Whenever I see a band name in Latin I get My Dying Bride vibes. Don’t know why but I somehow seem to connect Latin with death doom. I wanted to know more about ET MORIEMUR so I interviewed them. Anders Ekdahl ©2017

Every band has to introduce their music to new people. What is it that you want people to get from listening to you guys?
-We just make music we love, it gives us joy and we don´t really think about how other people will react to it. Of course it´s a great reward if somebody else likes what we play, no doubt about it, but it´s not our main motivation. The main motivation is to express our feelings via music because it makes us feel better. We´d like the listeners could perceive the emotions we put in our songs, be it sadness, anger or hope, but that´s beyond our power.

How hard was it for you guys to pick a name? What had that name have to have to fit your music?
-It was not very hard actually: one day my girlfriend was reading Philippe Ariès´ book „Western Attitudes toward Death“ when she encountered the phrase „Et moriemur“ – „And we shall all die“. She told me: „This wouldn´t be bad for a band´s name“. I liked it too and so it was done 🙂 The phrase´s meaning for me is: you cannot find any sense to life, no matter how hard you try you cannot explain the suffering and death of sentient beings. This is the source of all of our anguish. Interestingly enough though „Et moriemur“ acquired lately a broader, deeper meaning to me: life has no sense – but this paradoxically allows you to enjoy it much more.
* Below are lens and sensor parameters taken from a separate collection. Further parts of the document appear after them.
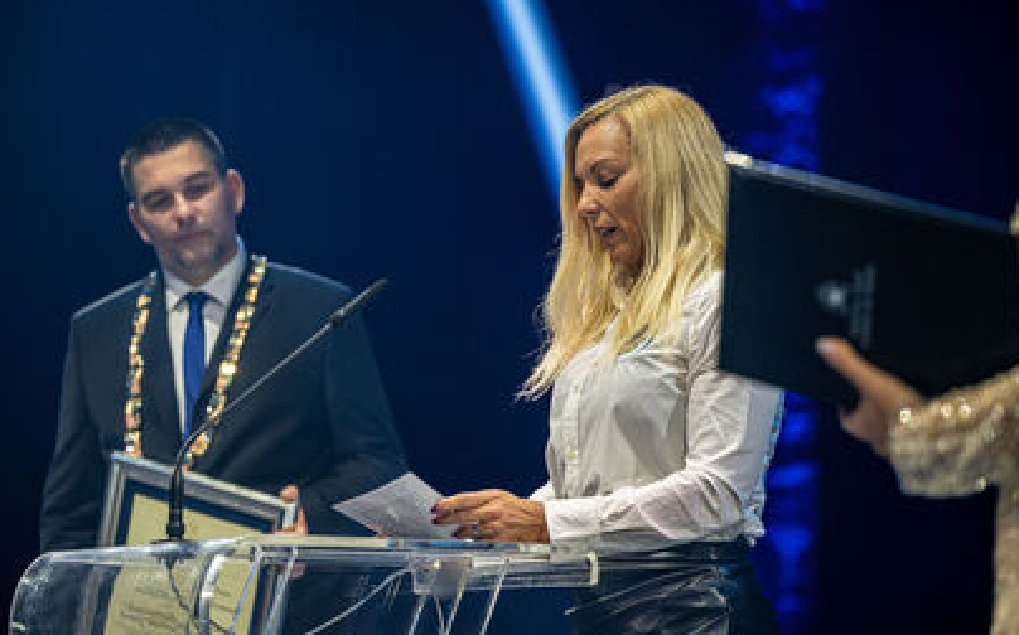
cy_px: 267
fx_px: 3469
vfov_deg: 10.5
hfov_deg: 16.7
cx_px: 479
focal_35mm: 125
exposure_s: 1/250
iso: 400
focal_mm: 110
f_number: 2.8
Everybody is influenced by certain things. What band(s) was it that turned you on to the kind of music you play? What inspires you today?
-I guess that back in 2008 we started like most of doom bands around – inspired by music of Paradise Lost, My Dying Bride, Saturnus, Swallow The Sun or Shape Of Despair, though personally I felt – and still feel – very close to early black metal bands like Burzum or Bethlehem and all the Neue Deutsche Todeskunst darkwave movement. And the rest was a natural development of our style towards more personal shores when we put in influences from the classical and traditional folk music, ambient or noise. Nowadays I rarely listen to metal but my bandmates have a much much better knowledge of the extreme musical scene 🙂

When you formed did you do so with the intent of knowing what to play or did you do so from the point of having a band name and then picking a sound? How did you settle on the name/sound combo?
-First there was the idea of playing highly emotional yet hard music – doom metal – and then came the rest. We´ve never wanted to be musical pioneers as generally we appreciate much more tradition than innovation 🙂 Anyway I think our music is not entirely „old school“ and we try to vary our style a little on every album.

I believe that digital is killing the album format. People’s changing habit of how they listen to music will result in there being no albums. Is there anything good with releasing single tracks only?
-I don´t know, on the one hand most people downloand mp3s, on the other there still are those who prefer to buy a physical copy of the album – think about the renessaince of the vinyl industry. It will never become mainstream but the best things have always come in small packages, right? 🙂
As far as single tracks are concerned we prefer to release full albums, or at least EPs, because it gives you time and space to create a certain atmosphere. And for us atmosphere in music is everything.

What part does art-work and lay-out play when you release new recordings? How do you best catch people’s attention?
-On our albums everything is inter-connected: the music, the lyrics and the artwork. We want our albums to constitute a unity in every sense, every part is essential. Of course there are people interested only in music without lyrics but as I said before this is our approach, that´s what makes us happy. To capture people´s attention is hard work with thousands of bands active nowadays: better just to do what you like. Even if nobody likes it at least you can be proud of your own work!

Has social media re-written the rules on how to promote your music? Or do you go about doing promotion the same way?
-I guess we should do much more promotion than now but trying to persuade people that our music is good or to buy our staff is not the reason we got into music. Of course we do promotions now and then on Facebook for example but we are not good salesmen I am afraid 🙂 That´s also the reason why we´d like to find a manager who could organize gigs for us so that we can focus on the music only.

When you play in a band, does that make you feel like you are a part of a scene, of something bigger and grander?
-In a sense yes. We know many excellent bands and musicians, who are splendid people as well and it´s a good feeling to be associated with these guys through the music. But it´s more like a circle of friends which you could create even without playing, when you just happen to meet great people.

How much of a touring band are you? Is touring/gigging still a great way of spreading the word of the band?
-We like playing live but don´t do it too often: there are not many doom metal fans around and we can´t annoy them playing every weekend 🙂 Of course we are not a big band as well and so many people still don´t know us. I think gigs are still a good way to let the people know you exist – they see you live and you can´t cheat about your performance. Everybody can see it for himself, it´s not like in the studio where you can disguise many things.

What will the future bring?
-In April we are returning to the studio to record the successor to „Ex Nihilo In Nihilum“ (2014). The new album will be a little different, more history-oriented let´s say, but still very emotional, melodic, hard and atmospheric.